There is something emotionally affecting about seeing a fully grown man perform on stage with his real-life mother and father. Outside the circus or village hall, this is not something you often get to witness – and even in these instances it's rarely made into a narrative focal point in the way it is here.
The show tells the story of how Michael Pinchbeck's parents, Tony and Vivienne, met in 1970 at the final night party of an amateur dramatics production of The Sound of Music.
All three family members star in the piece in which past and present, fact and fiction are blurred together in a playfully self-referential way. It could be either horribly painful or truly brilliant. Delightfully, it's the latter.
Sixteen scenes take their themes from individual songs from the musical, including Climb Every Mountain, Maria and So Long, Farewell.

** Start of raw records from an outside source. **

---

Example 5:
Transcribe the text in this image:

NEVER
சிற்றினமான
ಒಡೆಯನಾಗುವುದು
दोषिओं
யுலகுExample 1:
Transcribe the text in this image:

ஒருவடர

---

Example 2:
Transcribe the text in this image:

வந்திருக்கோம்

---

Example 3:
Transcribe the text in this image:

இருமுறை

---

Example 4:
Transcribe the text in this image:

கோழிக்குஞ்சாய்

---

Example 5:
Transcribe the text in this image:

Within these numbers Michael (Total Theatre Award winner in 1999) and Tony incorporate dance and physical theatre, play with narrative structure, and tell us how the performance we're now watching came to exist.

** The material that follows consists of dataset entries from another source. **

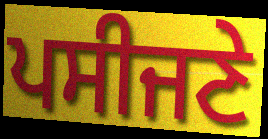
ਪਸੀਜਣੇ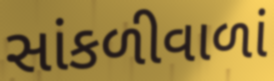
સાંકળીવાળાંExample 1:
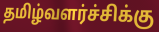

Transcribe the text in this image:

தமிழ்வளர்ச்சிக்கு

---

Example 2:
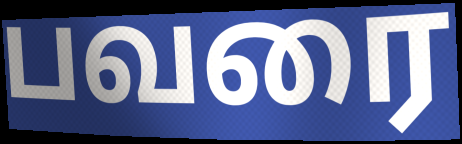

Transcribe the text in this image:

பவரை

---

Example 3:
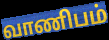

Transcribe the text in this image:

வாணிபம்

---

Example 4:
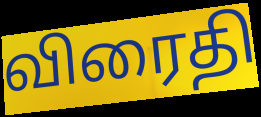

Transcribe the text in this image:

விரைதி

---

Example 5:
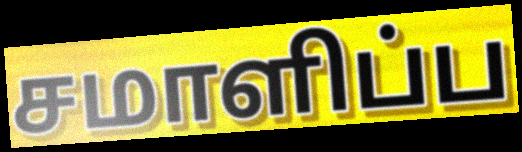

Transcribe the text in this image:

சமாளிப்பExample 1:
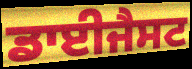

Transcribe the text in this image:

ਡਾਈਜੈਸਟ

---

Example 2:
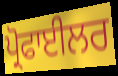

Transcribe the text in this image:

ਪ੍ਰੋਫਾਈਲਰ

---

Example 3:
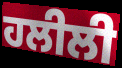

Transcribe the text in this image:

ਹਲੀਲੀ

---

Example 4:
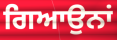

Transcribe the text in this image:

ਗਿਆਉਨਾਂ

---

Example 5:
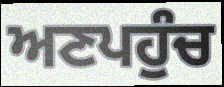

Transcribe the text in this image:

ਅਣਪਹੁੰਚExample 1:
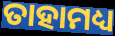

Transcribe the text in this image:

ତାହାମଧ୍ୟ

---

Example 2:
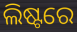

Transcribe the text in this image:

ଲିଷ୍ଟରେ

There's a wonderfully facetious moment when Michael steps out of the action and asks us whether we think the narrative is too slow, too fast, too like radio or could do with more dancing.

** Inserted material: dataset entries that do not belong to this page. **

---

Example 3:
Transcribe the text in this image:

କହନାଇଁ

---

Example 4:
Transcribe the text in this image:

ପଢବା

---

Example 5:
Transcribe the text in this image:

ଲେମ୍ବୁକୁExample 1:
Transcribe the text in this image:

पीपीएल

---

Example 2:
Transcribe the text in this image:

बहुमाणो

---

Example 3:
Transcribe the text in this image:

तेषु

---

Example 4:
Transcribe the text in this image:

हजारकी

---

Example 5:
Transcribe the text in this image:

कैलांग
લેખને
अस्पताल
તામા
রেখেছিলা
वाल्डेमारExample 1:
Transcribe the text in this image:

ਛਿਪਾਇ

Father and son portray all the characters, including the entire cast of The Sound of Music and each other, with a compelling matter-of-fact honesty. It's a very unsentimental, yet touching piece in which the importance of family is conveyed without ever being said. Vivienne is in the middle of the stage throughout – the central figure around which the action revolves – silently managing the sound system.
The show is essentially a celebration of the kind of seemingly insignificant moments that lead to monumental changes in one's life, as well as a tribute to the often unrecognised enjoyment that amateur theatre brings to those involved in it.
As Michael points out, if it hadn't been for a two-week run of a small-scale production in Lincoln, his parents would never have met, he would never have been born and we wouldn't be sitting here watching this show now – and there's something quite lovely about all of that.